Without this split, teams attach a single end-to-end evaluator to the run, watch it fail, and have no way to attribute. In our 2026 evals, OpenAI Agent SDK runs that decompose evaluation across surfaces resolve incidents in roughly half the time as runs that only score the final response. The traces look identical; the eval policy is the difference.

A second 2026-specific note: GPT-5.x’s tool-use defaults are aggressive. it will call a tool when a simple completion would suffice. That shows up in trace data as elevated agent.trajectory.step counts and inflated cost-per-trace. The fix is usually in the agent’s instructions field (telling it explicitly when to not use tools), but you only spot the pattern by running StepEfficiency across the agent’s cohort, not by reading individual traces.

Common Mistakes

The common errors are usually runtime errors, not syntax errors:

  • Evaluating only the final answer. A correct answer can hide an unauthorized tool call, unnecessary handoff, or expensive retry path.
  • Assuming SDK tracing is evaluation. A trace records what happened; it does not prove the chosen tool or path was correct.
  • Putting guardrails only on the entry agent. Handoffs and function tools may need their own checks for sensitive actions.
  • Ignoring workflow versioning. Without prompt, tool, and model versions, a failed trace cannot become a reliable regression test.
  • Treating handoffs like ordinary function calls. A handoff changes ownership of the task, context window, and final-output contract.
  • Pinning to a single GPT-5.x snapshot for too long. OpenAI rotates GPT-5.x defaults more often than the model string suggests; rerun your full regression eval at least monthly even when the version label looks unchanged.

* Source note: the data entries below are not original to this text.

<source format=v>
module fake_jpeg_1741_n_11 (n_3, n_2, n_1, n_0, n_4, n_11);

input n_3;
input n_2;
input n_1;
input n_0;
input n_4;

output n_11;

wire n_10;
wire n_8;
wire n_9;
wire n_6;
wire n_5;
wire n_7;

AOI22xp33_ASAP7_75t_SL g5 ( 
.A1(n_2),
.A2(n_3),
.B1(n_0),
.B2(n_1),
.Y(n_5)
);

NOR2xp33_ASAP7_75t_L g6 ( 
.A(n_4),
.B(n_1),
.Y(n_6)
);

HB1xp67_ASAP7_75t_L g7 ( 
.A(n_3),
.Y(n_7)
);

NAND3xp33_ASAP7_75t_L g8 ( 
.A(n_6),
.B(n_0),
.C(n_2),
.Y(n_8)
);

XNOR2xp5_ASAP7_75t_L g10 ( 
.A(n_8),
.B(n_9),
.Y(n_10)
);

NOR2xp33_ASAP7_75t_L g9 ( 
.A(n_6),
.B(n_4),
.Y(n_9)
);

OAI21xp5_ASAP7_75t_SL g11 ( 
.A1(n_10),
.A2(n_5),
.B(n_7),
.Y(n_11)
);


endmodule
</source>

Frequently Asked Questions

What is the OpenAI Agent SDK?

The OpenAI Agent SDK is OpenAI's framework for building traceable agents that call tools, hand off work, run guardrails, stream responses, and emit production traces.

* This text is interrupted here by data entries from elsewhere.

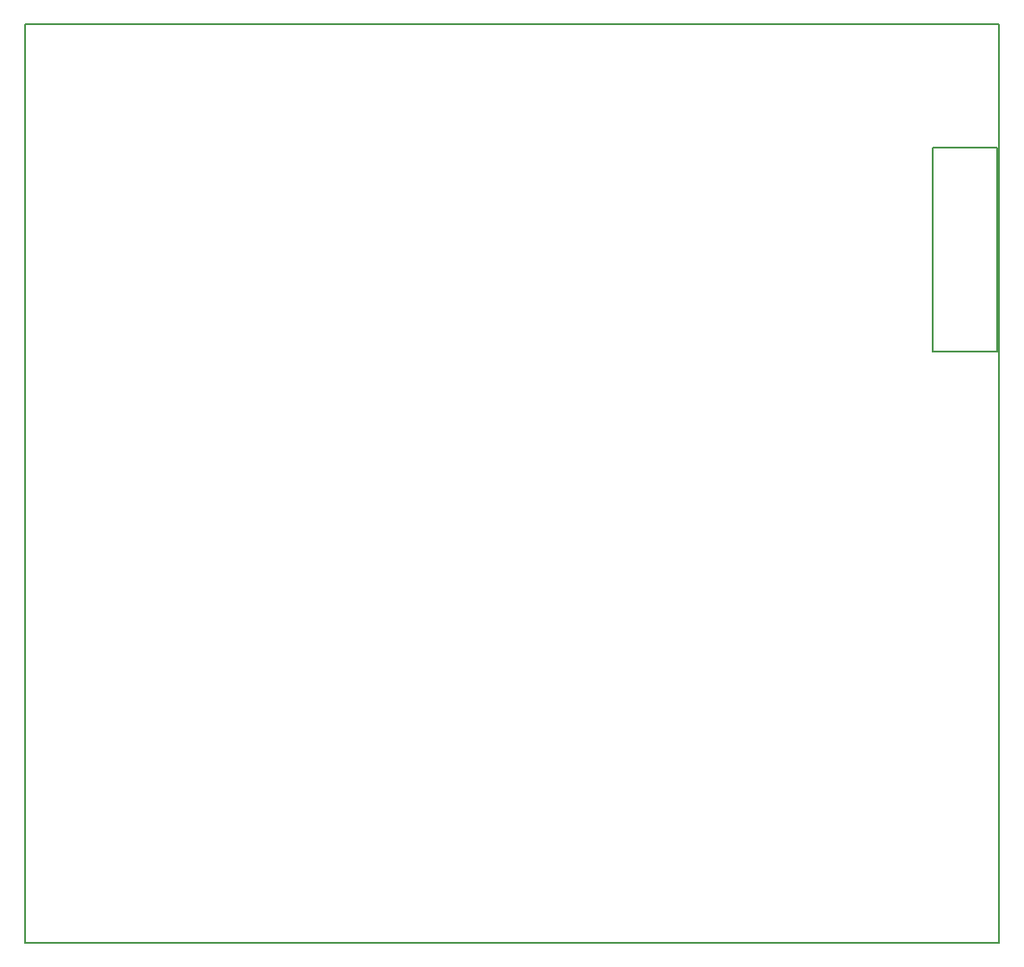
<source format=gko>
G04*
G04 #@! TF.GenerationSoftware,Altium Limited,Altium Designer,21.2.1 (34)*
G04*
G04 Layer_Color=16711935*
%FSTAX24Y24*%
%MOIN*%
G70*
G04*
G04 #@! TF.SameCoordinates,A1A6E38C-14B6-47A5-B441-A3D0562B644C*
G04*
G04*
G04 #@! TF.FilePolarity,Positive*
G04*
G01*
G75*
%ADD12C,0.0079*%
D12*
X0102Y00985D02*
X04645D01*
X0102Y0441D02*
X04645D01*
Y00985D02*
Y0441D01*
X0102Y00985D02*
Y0441D01*
X044Y0319D02*
X0464D01*
X044Y0395D02*
X0464D01*
Y0319D02*
Y0395D01*
X044Y0319D02*
Y0395D01*
M02*

</source>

How is the OpenAI Agent SDK different from the OpenAI API?

The OpenAI API gives applications access to models and model-side capabilities. The OpenAI Agent SDK adds agent runtime primitives such as agents, tools, handoffs, guardrails, streaming, and tracing.

How do you measure OpenAI Agent SDK reliability?

FutureAGI measures OpenAI Agent SDK runs through traceAI:openai-agents fields such as agent.trajectory.step and evaluators including ToolSelectionAccuracy, TaskCompletion, TrajectoryScore, and PromptInjection.